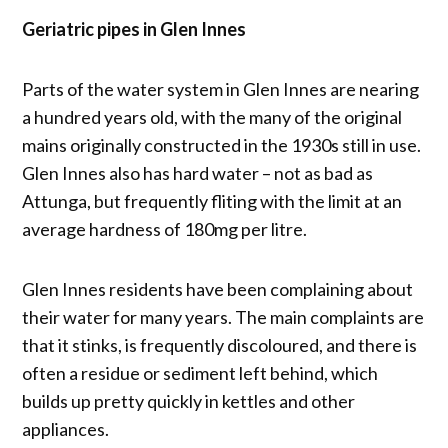
Geriatric pipes in Glen Innes
Parts of the water system in Glen Innes are nearing
a hundred years old, with the many of the original
mains originally constructed in the 1930s still in use.
Glen Innes also has hard water – not as bad as
Attunga, but frequently fliting with the limit at an
average hardness of 180mg per litre.
Glen Innes residents have been complaining about
their water for many years. The main complaints are
that it stinks, is frequently discoloured, and there is
often a residue or sediment left behind, which
builds up pretty quickly in kettles and other
appliances.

^^^^^^^^

Find the string "years" in the lines above and count those lines. Give only that count.

2